→ **EXERCISE GOAL**
Using the data below, print exactly the line with "the scene) (cm).", the line with "250 277 174.91", and every line between them, but none of the pictures.

Scene geometry reasoning data:
*** Begin section ***
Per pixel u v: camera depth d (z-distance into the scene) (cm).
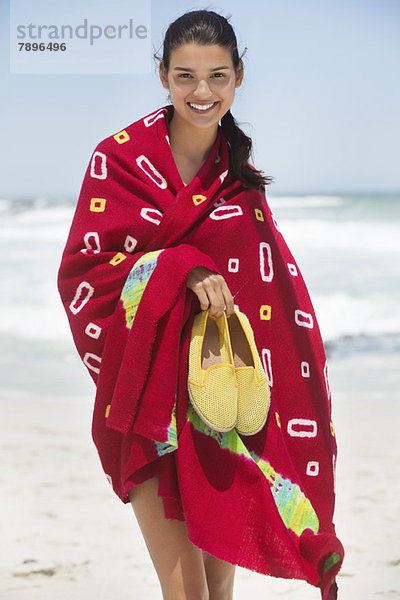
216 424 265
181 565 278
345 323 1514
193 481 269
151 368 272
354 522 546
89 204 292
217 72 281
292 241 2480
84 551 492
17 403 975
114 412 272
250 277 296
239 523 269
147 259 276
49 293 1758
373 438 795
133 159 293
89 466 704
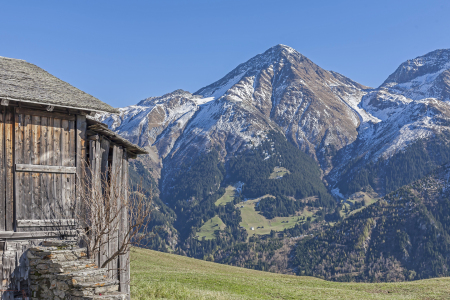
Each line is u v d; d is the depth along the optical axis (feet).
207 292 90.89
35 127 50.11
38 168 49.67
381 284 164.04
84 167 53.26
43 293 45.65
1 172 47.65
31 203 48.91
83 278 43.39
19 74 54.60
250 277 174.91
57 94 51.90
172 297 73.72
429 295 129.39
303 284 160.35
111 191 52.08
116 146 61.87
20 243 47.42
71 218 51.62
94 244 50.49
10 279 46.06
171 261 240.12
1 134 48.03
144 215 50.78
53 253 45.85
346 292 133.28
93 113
*** End section ***
*** Begin section ***
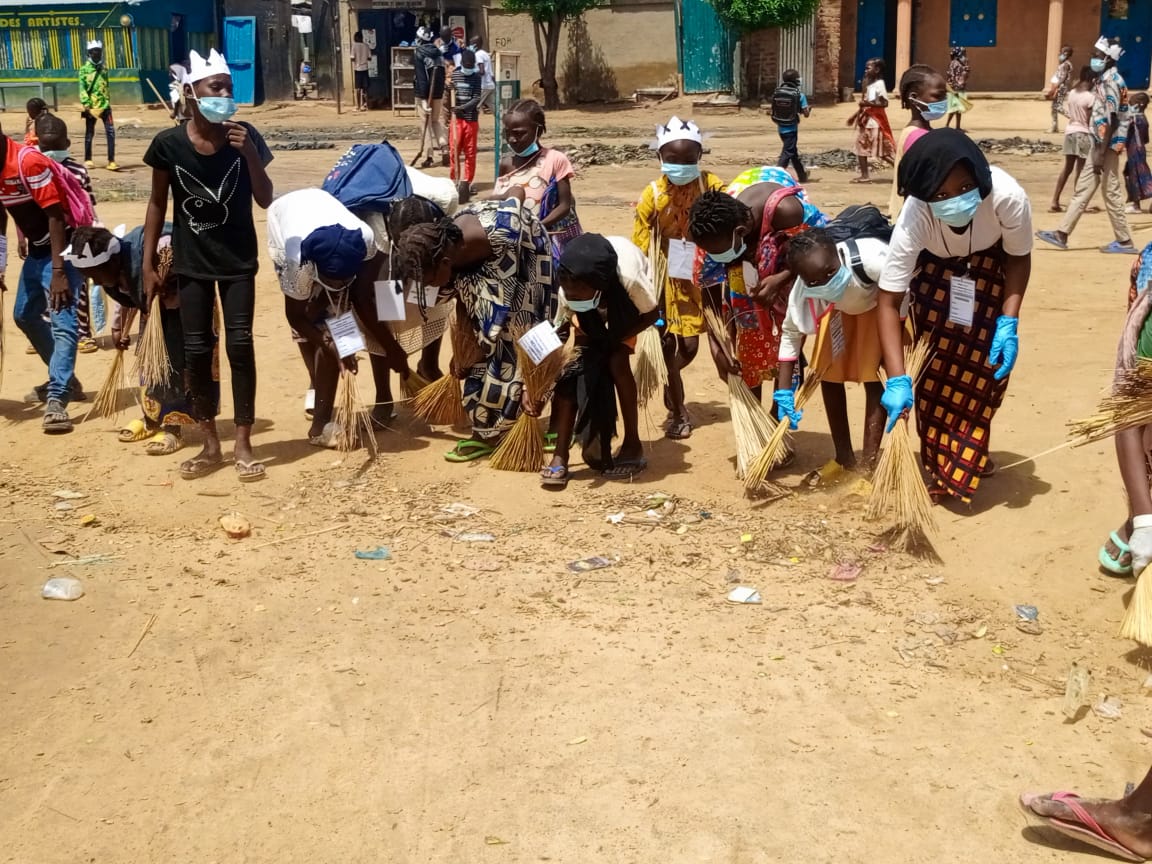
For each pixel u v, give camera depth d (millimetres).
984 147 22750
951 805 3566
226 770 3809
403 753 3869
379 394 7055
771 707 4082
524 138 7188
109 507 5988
*** End section ***
*** Begin section ***
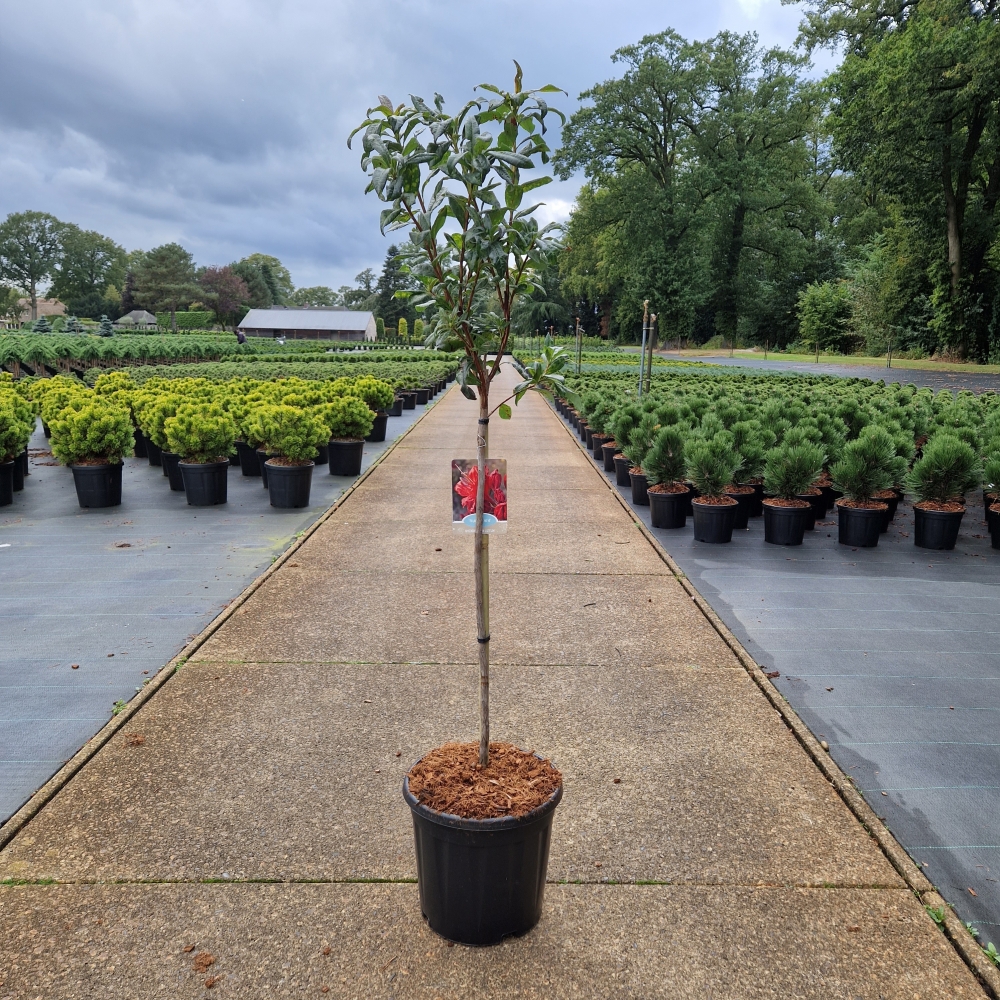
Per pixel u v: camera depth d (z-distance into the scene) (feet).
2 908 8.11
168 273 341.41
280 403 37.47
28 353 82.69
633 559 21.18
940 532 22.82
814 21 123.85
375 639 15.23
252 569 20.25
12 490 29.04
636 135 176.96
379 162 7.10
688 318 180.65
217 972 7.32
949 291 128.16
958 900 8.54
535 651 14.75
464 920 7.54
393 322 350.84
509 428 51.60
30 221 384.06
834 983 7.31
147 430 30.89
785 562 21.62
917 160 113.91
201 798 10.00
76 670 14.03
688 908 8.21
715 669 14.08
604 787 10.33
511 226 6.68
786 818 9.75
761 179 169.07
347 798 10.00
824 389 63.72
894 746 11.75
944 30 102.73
*** End section ***
→ **ANSWER TO THIS TASK**
Per pixel u v: camera depth d (z-distance into the scene) (cm).
216 424 265
181 565 278
345 323 1514
193 481 269
151 368 272
354 522 546
89 204 292
217 72 281
292 241 2480
84 551 492
17 403 975
114 412 272
250 277 296
239 523 269
147 259 276
49 293 1758
373 438 795
133 159 293
89 466 704
Each line is u v d; d is the depth along the optical axis (feet).
207 292 90.89
35 127 50.11
38 168 49.67
381 284 164.04
84 167 53.26
43 293 45.65
1 172 47.65
31 203 48.91
83 278 43.39
19 74 54.60
250 277 174.91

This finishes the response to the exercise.